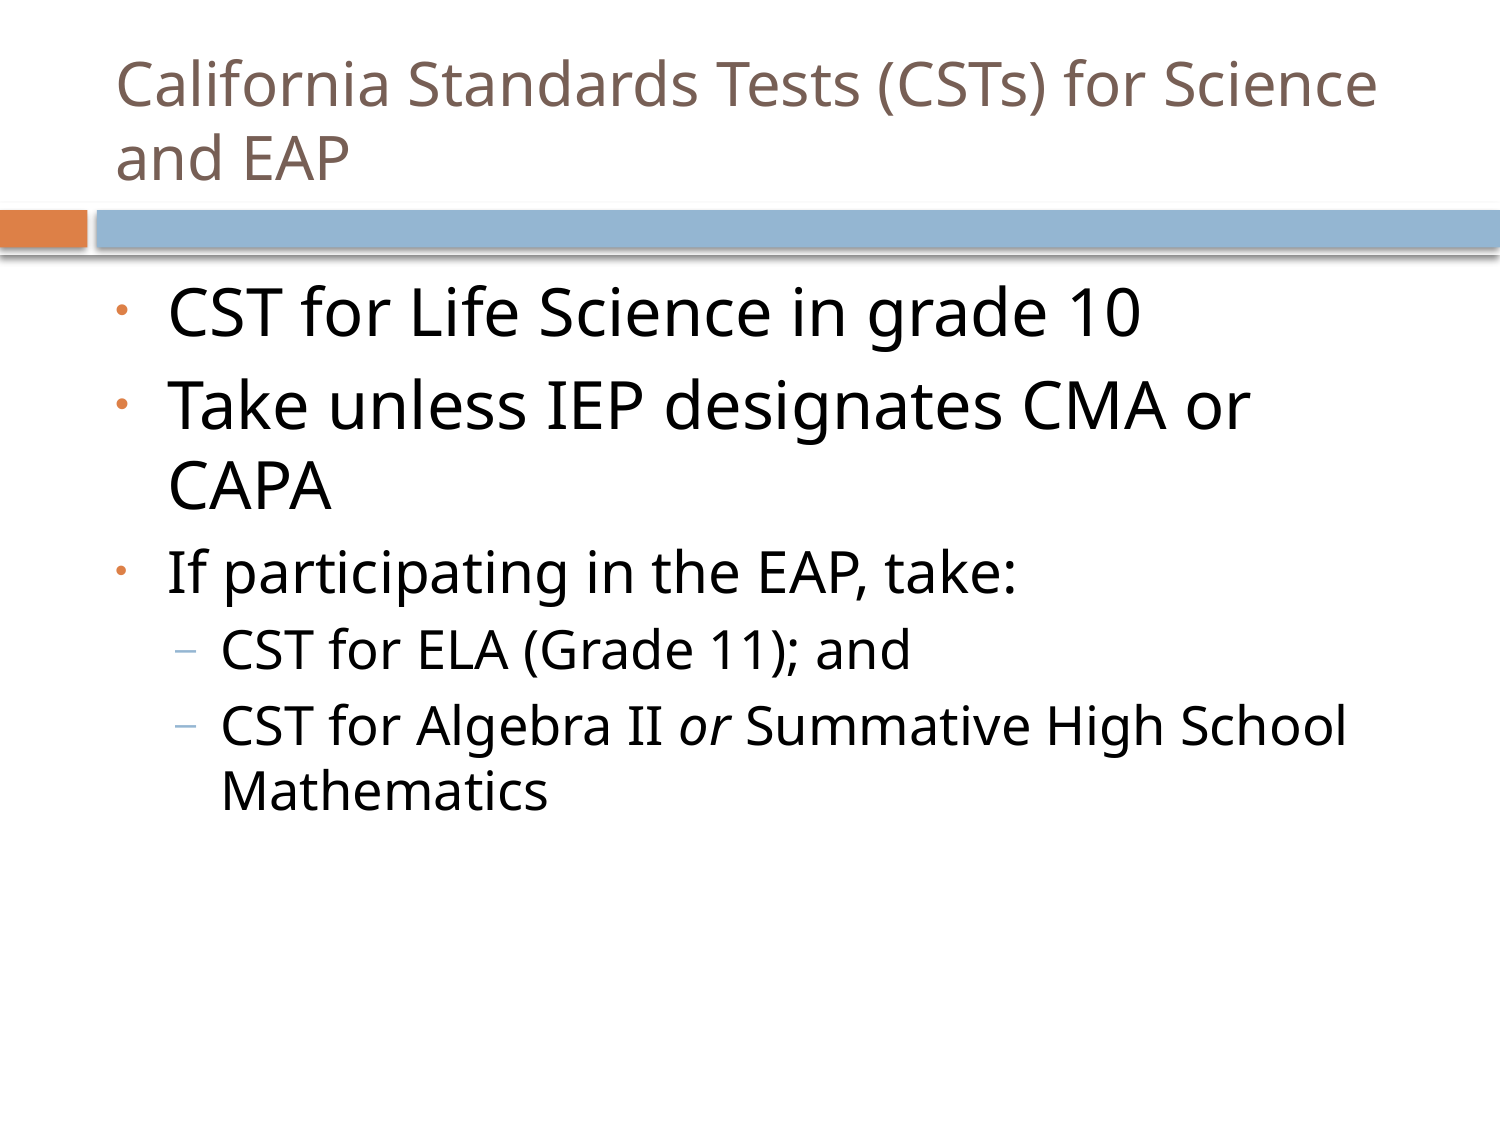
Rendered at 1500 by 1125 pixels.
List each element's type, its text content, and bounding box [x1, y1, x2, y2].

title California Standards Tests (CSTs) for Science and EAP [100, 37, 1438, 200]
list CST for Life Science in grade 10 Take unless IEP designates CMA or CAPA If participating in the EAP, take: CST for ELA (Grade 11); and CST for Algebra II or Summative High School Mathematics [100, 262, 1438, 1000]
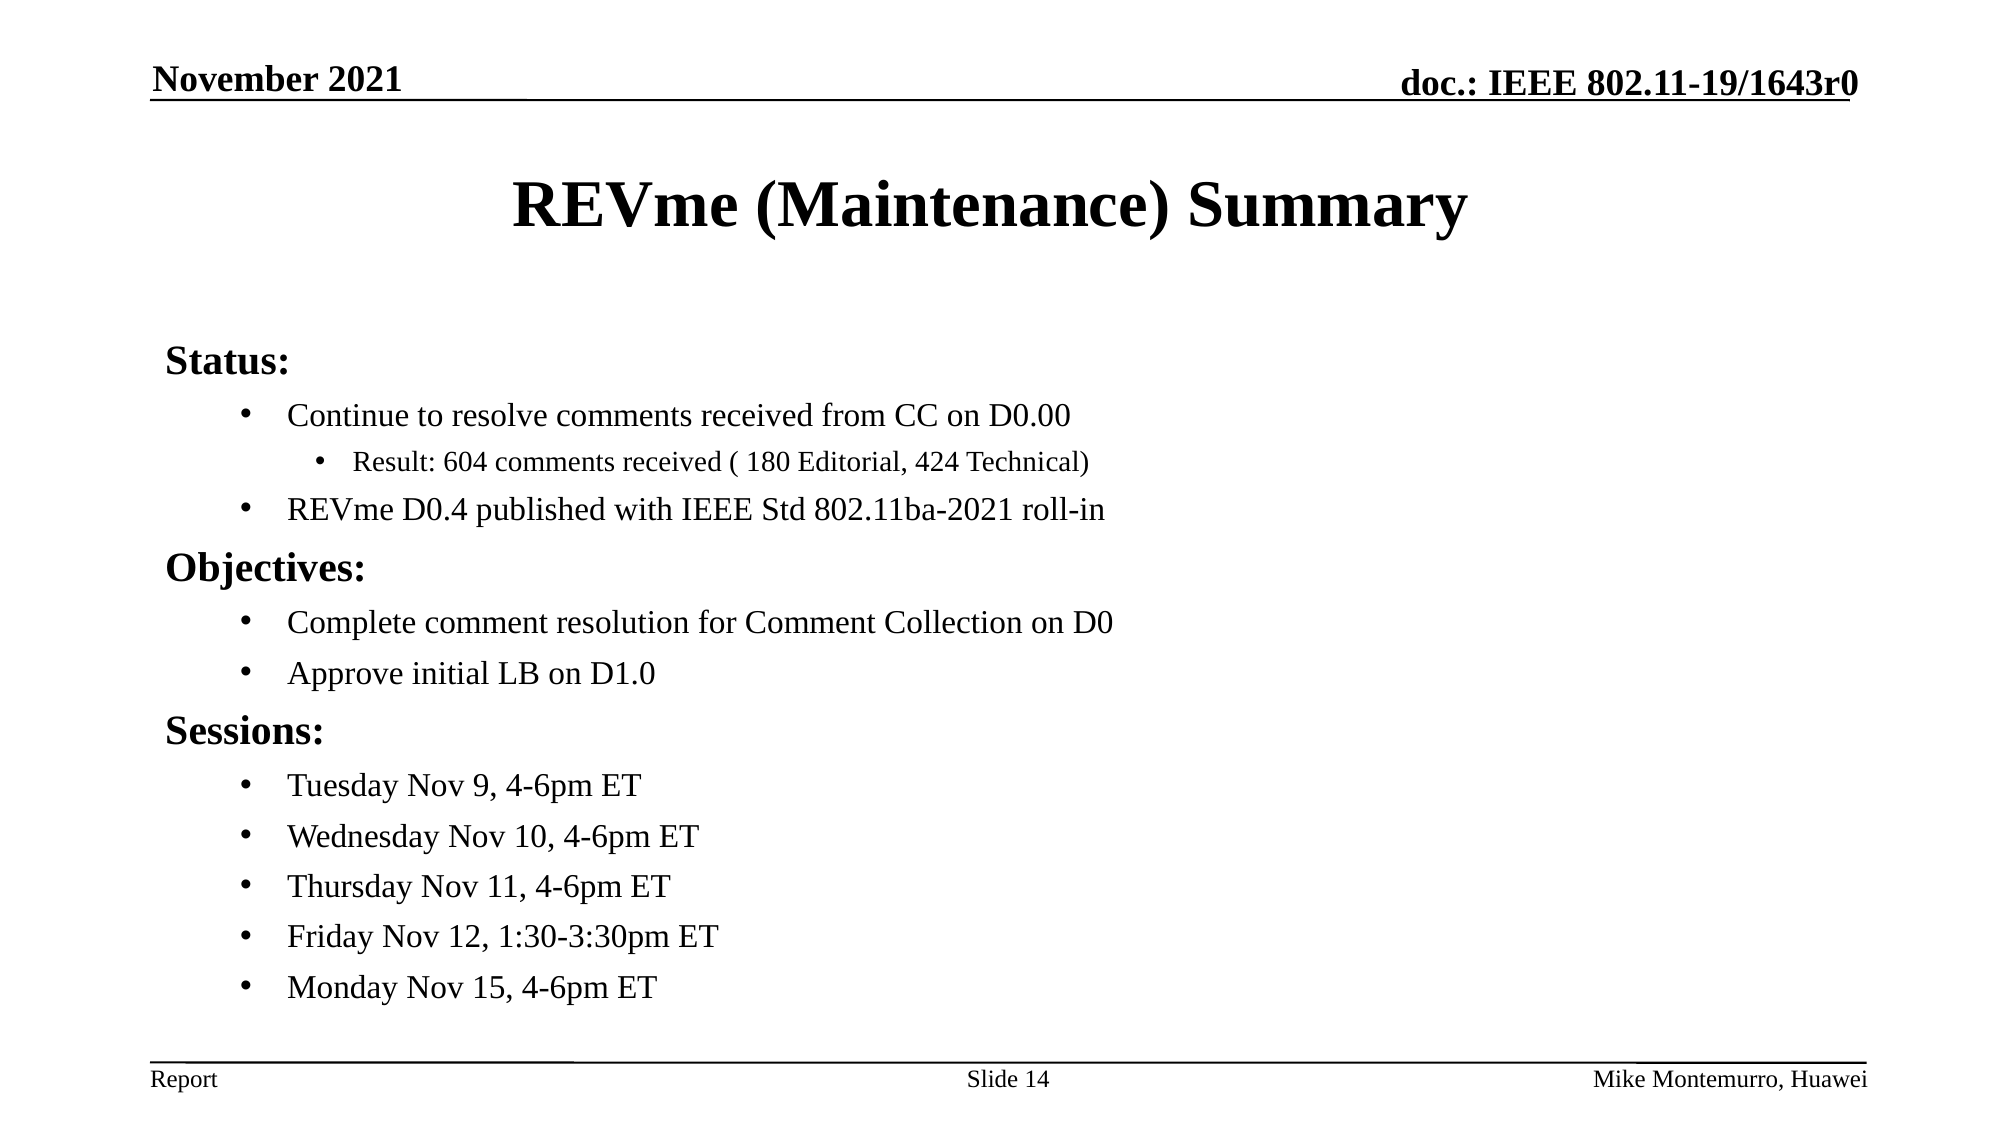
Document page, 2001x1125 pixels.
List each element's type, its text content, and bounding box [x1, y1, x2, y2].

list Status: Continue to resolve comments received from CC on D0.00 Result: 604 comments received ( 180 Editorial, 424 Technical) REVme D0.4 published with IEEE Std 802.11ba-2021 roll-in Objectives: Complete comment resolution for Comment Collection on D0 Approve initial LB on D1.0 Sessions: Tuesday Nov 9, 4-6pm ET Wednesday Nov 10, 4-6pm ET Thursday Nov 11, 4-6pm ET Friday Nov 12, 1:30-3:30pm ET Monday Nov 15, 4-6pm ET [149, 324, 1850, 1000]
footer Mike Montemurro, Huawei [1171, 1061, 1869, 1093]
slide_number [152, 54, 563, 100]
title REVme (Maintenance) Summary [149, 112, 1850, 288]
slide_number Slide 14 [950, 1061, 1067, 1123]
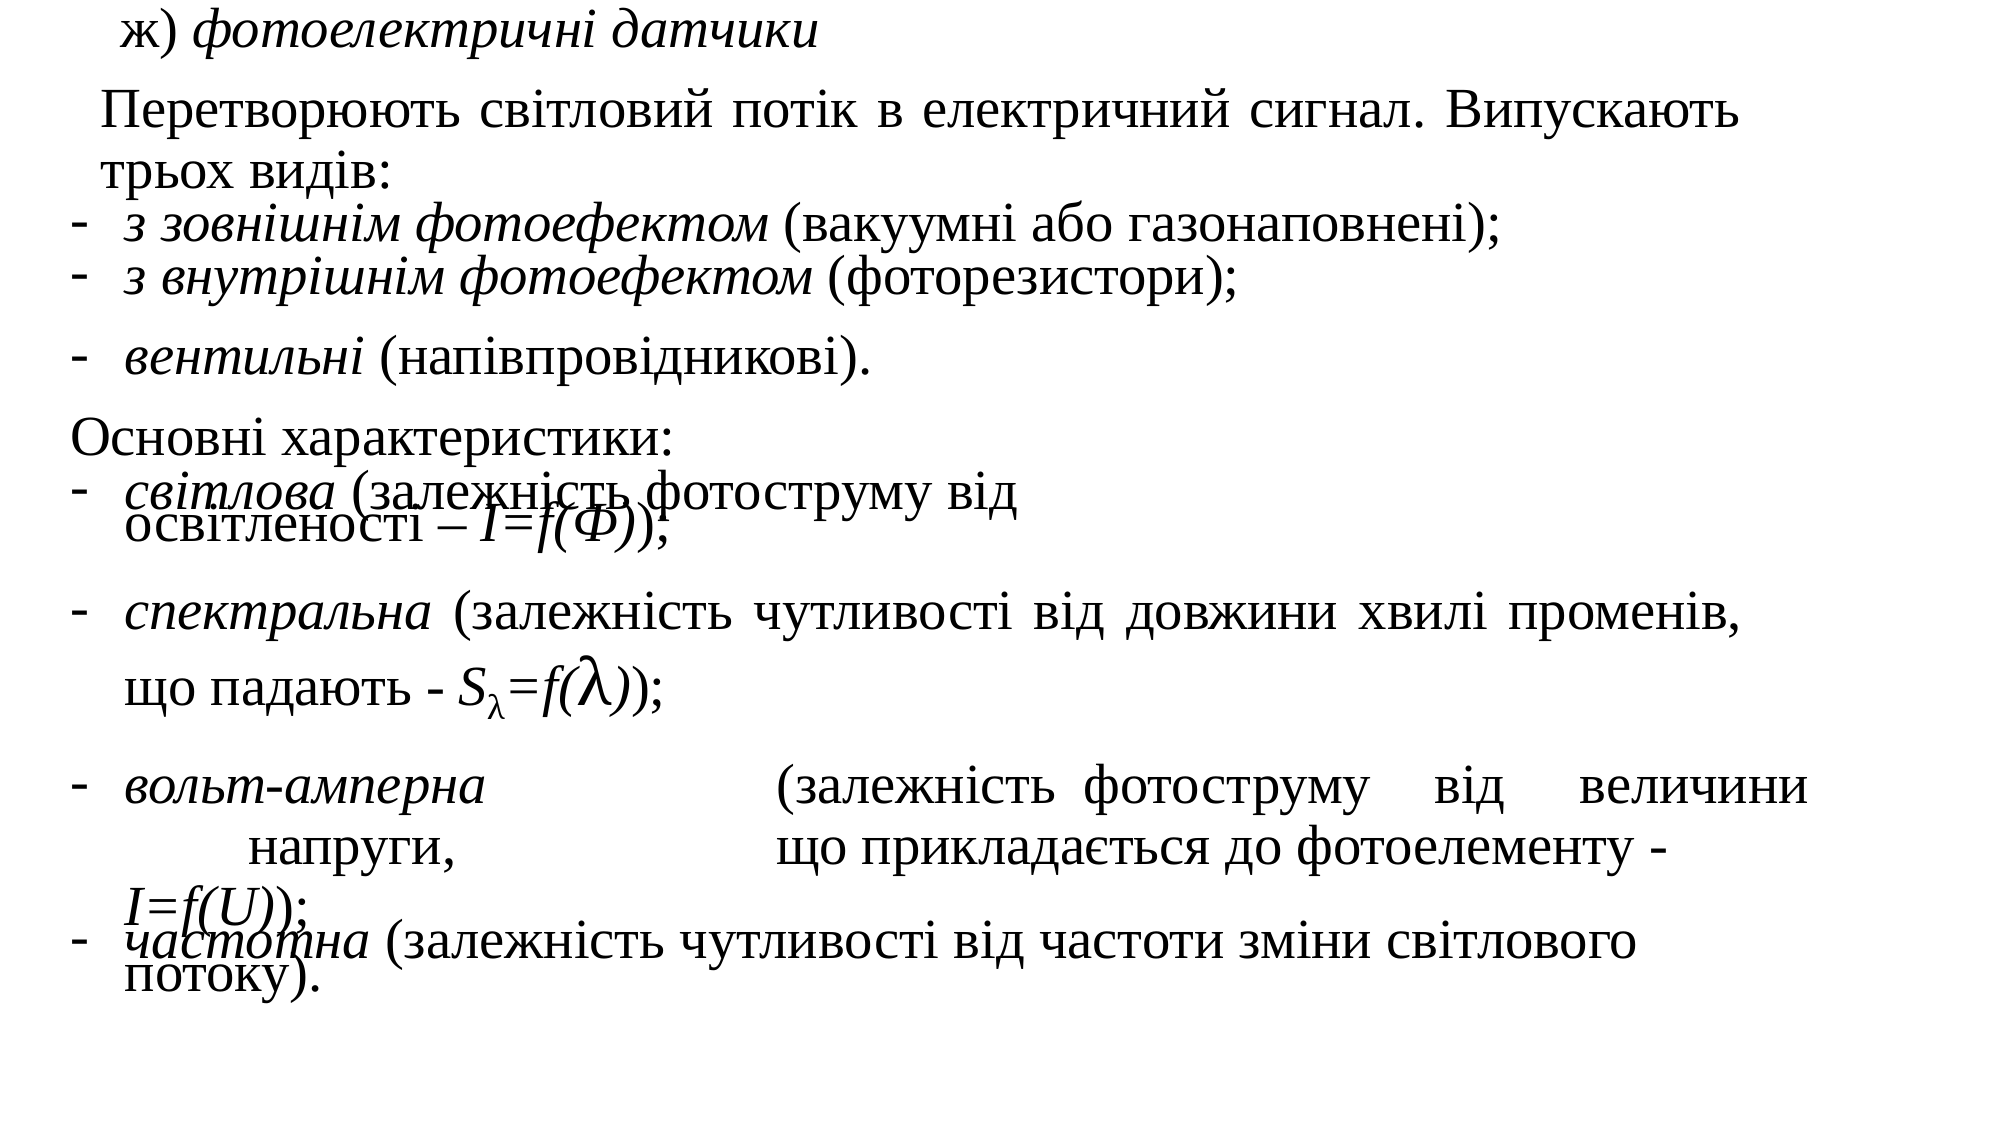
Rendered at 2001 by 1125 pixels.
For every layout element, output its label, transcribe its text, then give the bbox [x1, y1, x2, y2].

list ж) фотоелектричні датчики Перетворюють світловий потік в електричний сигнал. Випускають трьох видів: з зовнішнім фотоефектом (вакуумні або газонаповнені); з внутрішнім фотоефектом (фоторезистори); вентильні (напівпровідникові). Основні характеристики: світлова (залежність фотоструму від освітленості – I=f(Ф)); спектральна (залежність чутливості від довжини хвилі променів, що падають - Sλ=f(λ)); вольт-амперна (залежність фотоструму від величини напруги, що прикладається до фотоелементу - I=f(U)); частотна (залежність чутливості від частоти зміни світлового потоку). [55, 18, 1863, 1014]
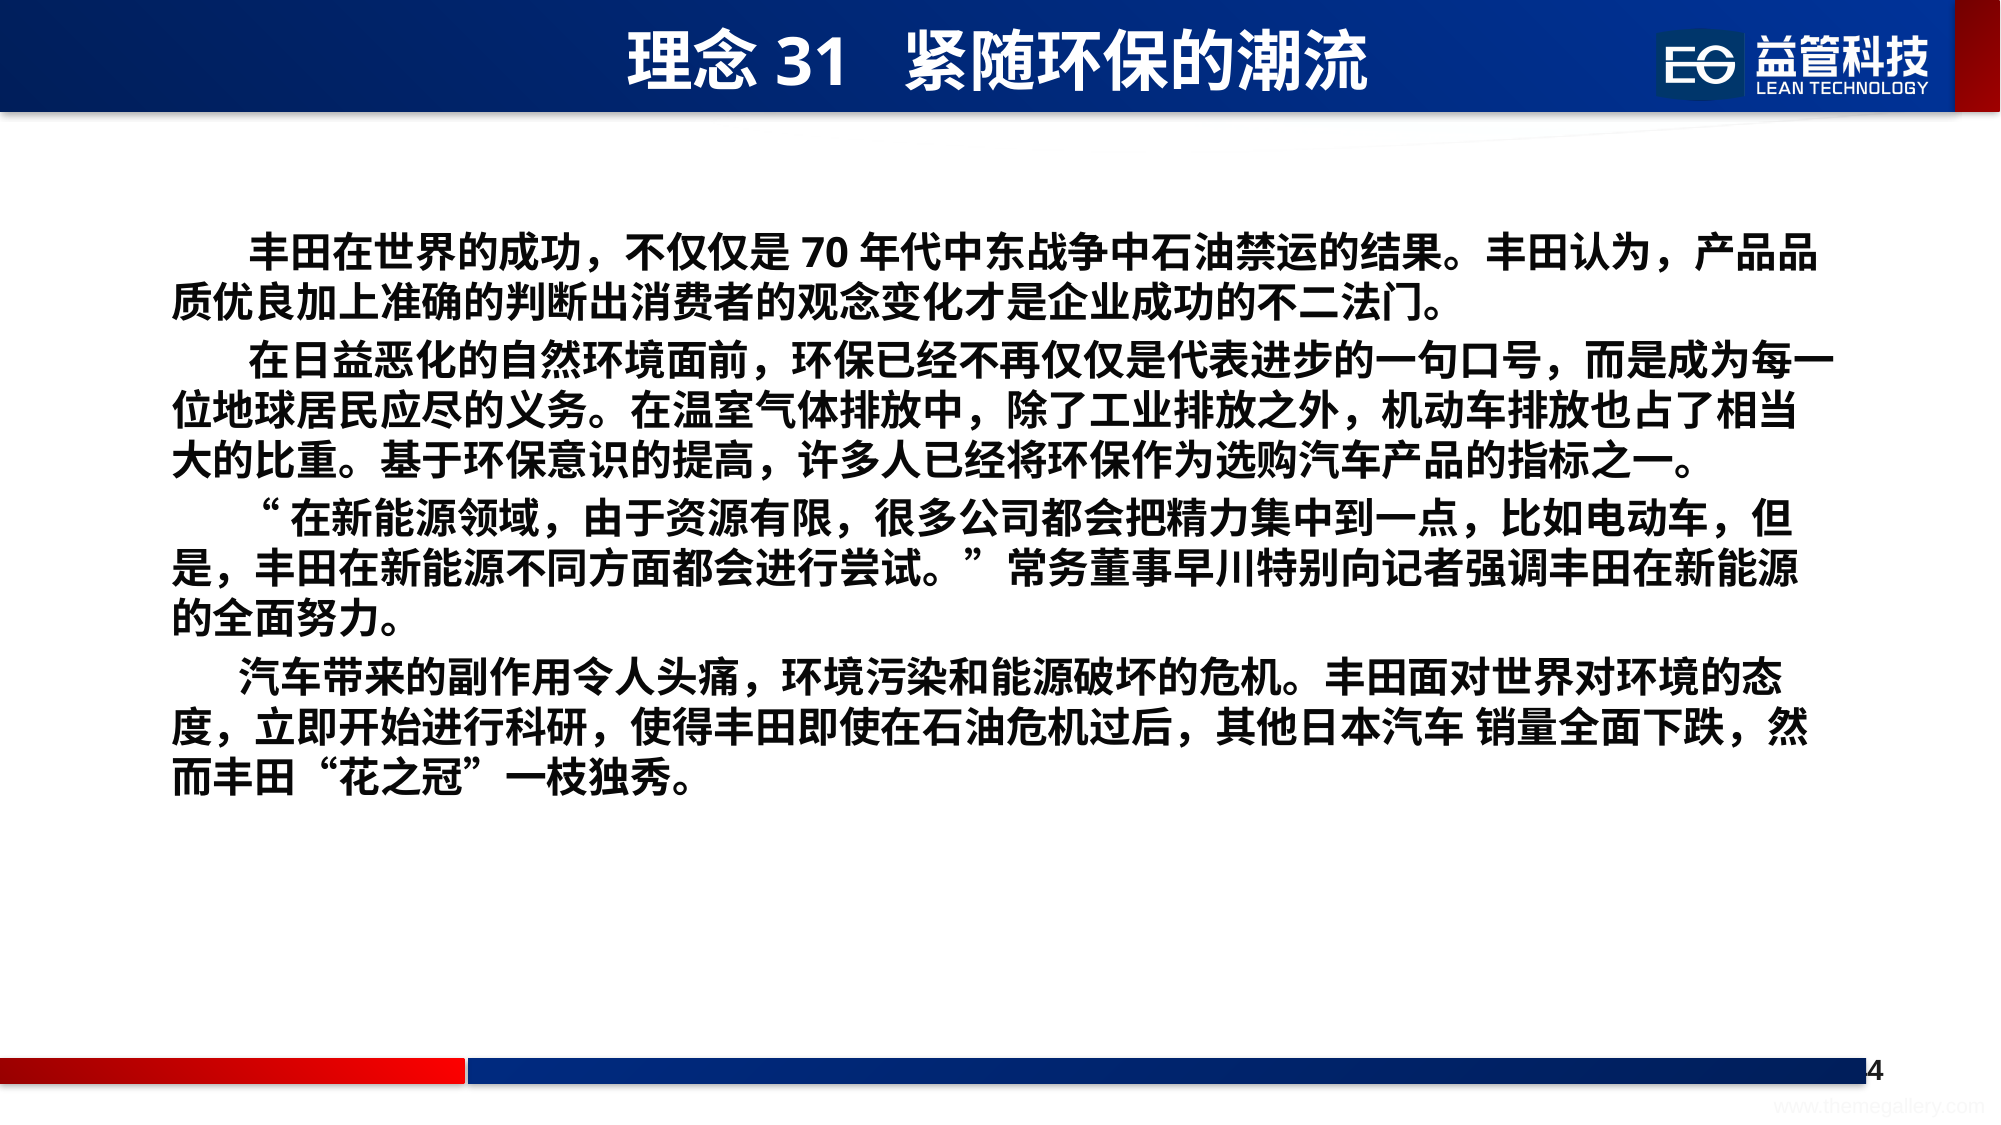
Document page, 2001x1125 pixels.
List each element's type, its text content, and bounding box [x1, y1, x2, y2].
******************************
__WHAT YOU ARE ASKED TO DO__. Print exactly the lines running from the start of the entries above to the line with "Rendered at 2001 by 1125 pixels.", both included; leave out any pictures.

__TASK OUTPUT__.
Rendered at 1500 by 1125 pixels.
List each element's type, its text content, and bounding box [x1, y1, x2, y2].

title California Standards Tests (CSTs) for Science and EAP [100, 37, 1438, 200]
list CST for Life Science in grade 10 Take unless IEP designates CMA or CAPA If participating in the EAP, take: CST for ELA (Grade 11); and CST for Algebra II or Summative High School Mathematics [100, 262, 1438, 1000]
Document page, 2001x1125 pixels.
List each element's type, its text content, and bounding box [x1, y1, x2, y2].

list Status: Continue to resolve comments received from CC on D0.00 Result: 604 comments received ( 180 Editorial, 424 Technical) REVme D0.4 published with IEEE Std 802.11ba-2021 roll-in Objectives: Complete comment resolution for Comment Collection on D0 Approve initial LB on D1.0 Sessions: Tuesday Nov 9, 4-6pm ET Wednesday Nov 10, 4-6pm ET Thursday Nov 11, 4-6pm ET Friday Nov 12, 1:30-3:30pm ET Monday Nov 15, 4-6pm ET [149, 324, 1850, 1000]
footer Mike Montemurro, Huawei [1171, 1061, 1869, 1093]
slide_number [152, 54, 563, 100]
title REVme (Maintenance) Summary [149, 112, 1850, 288]
slide_number Slide 14 [950, 1061, 1067, 1123]
Rendered at 2001 by 1125 pixels.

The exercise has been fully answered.